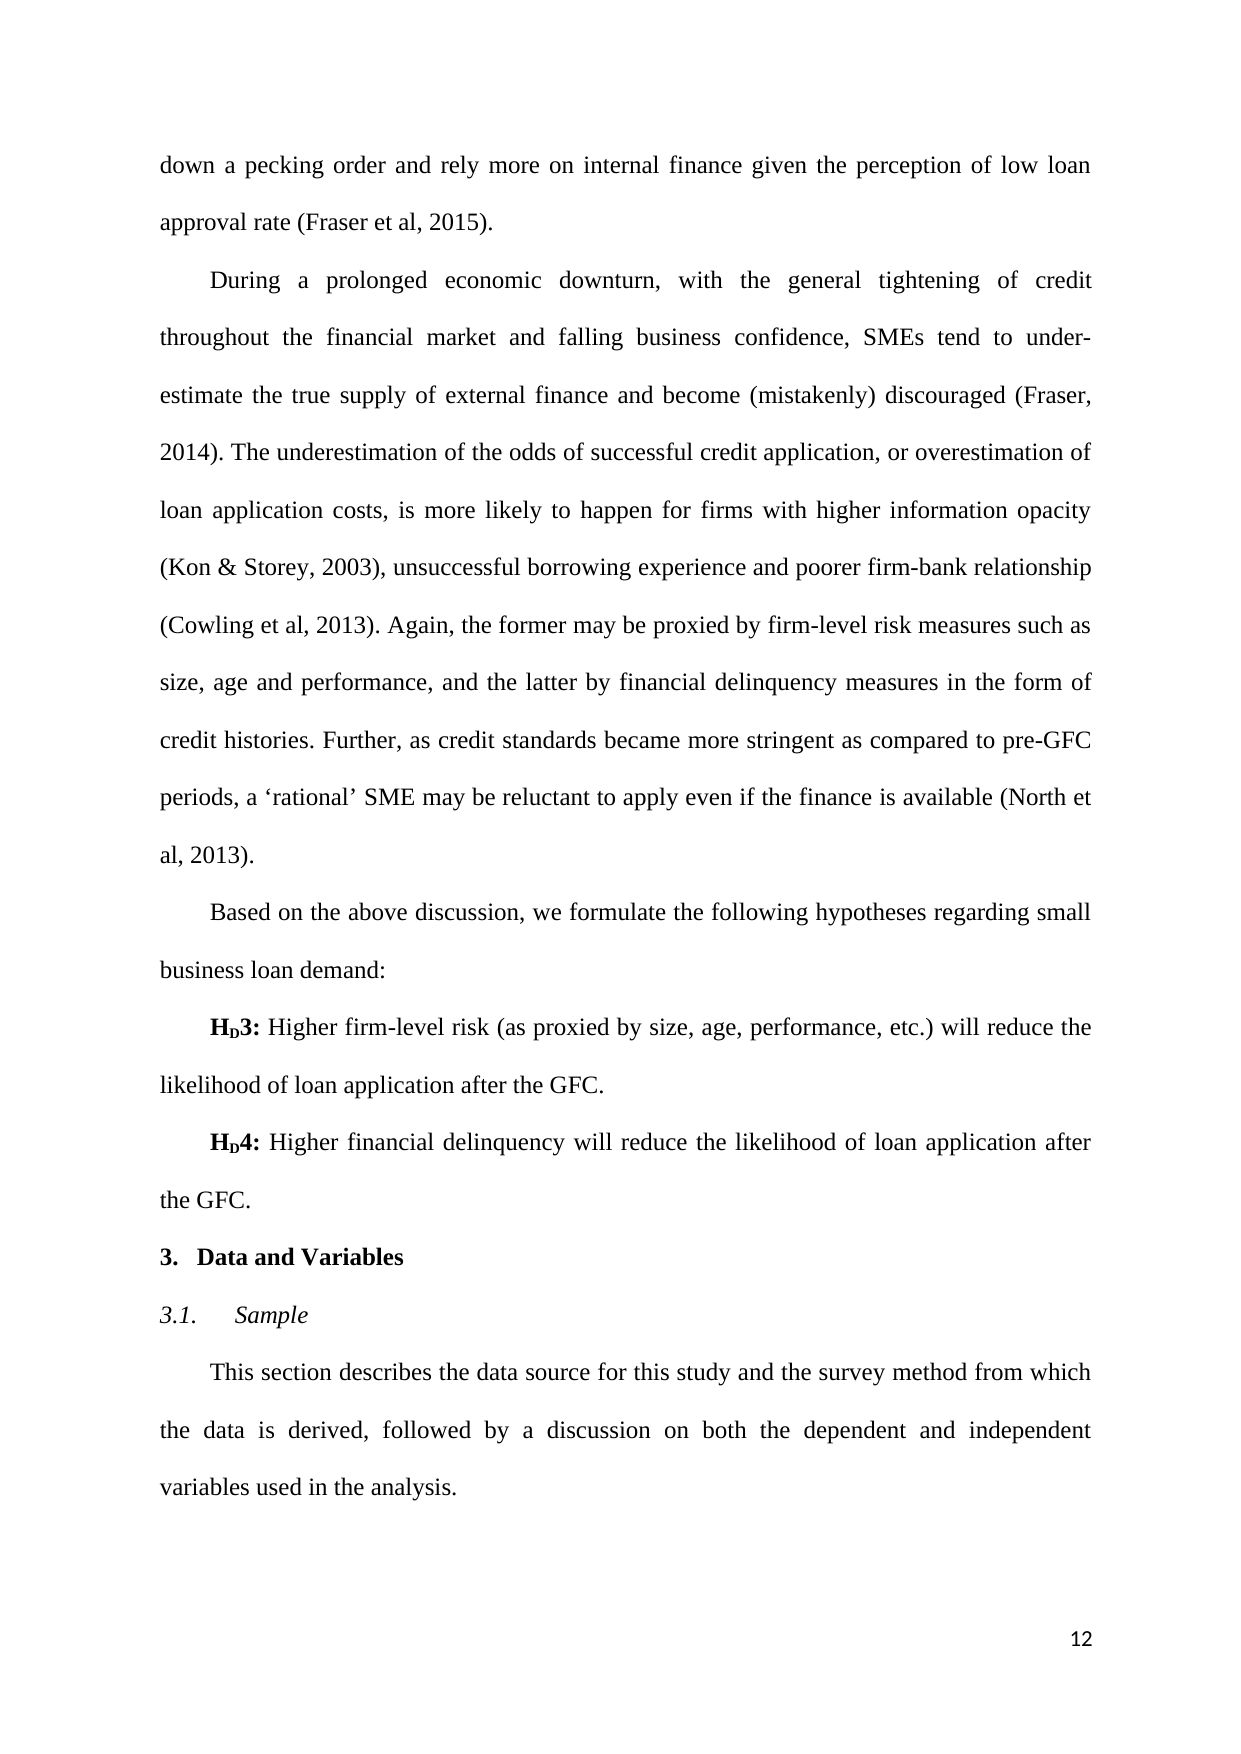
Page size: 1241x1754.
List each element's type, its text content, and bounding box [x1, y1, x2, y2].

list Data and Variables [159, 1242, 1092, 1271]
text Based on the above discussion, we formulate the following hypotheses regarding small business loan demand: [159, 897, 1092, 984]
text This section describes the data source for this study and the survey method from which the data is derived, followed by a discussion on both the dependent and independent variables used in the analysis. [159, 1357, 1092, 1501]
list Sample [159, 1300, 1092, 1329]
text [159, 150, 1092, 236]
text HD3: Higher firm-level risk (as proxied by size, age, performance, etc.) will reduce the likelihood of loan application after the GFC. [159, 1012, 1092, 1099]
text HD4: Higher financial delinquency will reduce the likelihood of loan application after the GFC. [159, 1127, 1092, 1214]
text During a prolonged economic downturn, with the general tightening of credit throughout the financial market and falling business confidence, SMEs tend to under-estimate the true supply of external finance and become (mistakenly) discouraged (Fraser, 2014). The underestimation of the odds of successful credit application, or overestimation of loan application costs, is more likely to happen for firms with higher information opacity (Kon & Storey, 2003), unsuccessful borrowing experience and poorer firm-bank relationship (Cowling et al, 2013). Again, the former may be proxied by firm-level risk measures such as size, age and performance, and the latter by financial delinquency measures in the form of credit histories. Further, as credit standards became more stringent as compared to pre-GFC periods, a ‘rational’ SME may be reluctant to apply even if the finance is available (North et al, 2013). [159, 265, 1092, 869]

• TASK TO COMPLETE
Copy each entry exactly as written. Images should not appear in the copy.

• ANSWER
Page size: 1241x1754.
List each element's type, its text content, and bounding box [x1, y1, x2, y2].

list Data and Variables [159, 1242, 1092, 1271]
text Based on the above discussion, we formulate the following hypotheses regarding small business loan demand: [159, 897, 1092, 984]
text This section describes the data source for this study and the survey method from which the data is derived, followed by a discussion on both the dependent and independent variables used in the analysis. [159, 1357, 1092, 1501]
list Sample [159, 1300, 1092, 1329]
text [159, 150, 1092, 236]
text HD3: Higher firm-level risk (as proxied by size, age, performance, etc.) will reduce the likelihood of loan application after the GFC. [159, 1012, 1092, 1099]
text HD4: Higher financial delinquency will reduce the likelihood of loan application after the GFC. [159, 1127, 1092, 1214]
text During a prolonged economic downturn, with the general tightening of credit throughout the financial market and falling business confidence, SMEs tend to under-estimate the true supply of external finance and become (mistakenly) discouraged (Fraser, 2014). The underestimation of the odds of successful credit application, or overestimation of loan application costs, is more likely to happen for firms with higher information opacity (Kon & Storey, 2003), unsuccessful borrowing experience and poorer firm-bank relationship (Cowling et al, 2013). Again, the former may be proxied by firm-level risk measures such as size, age and performance, and the latter by financial delinquency measures in the form of credit histories. Further, as credit standards became more stringent as compared to pre-GFC periods, a ‘rational’ SME may be reluctant to apply even if the finance is available (North et al, 2013). [159, 265, 1092, 869]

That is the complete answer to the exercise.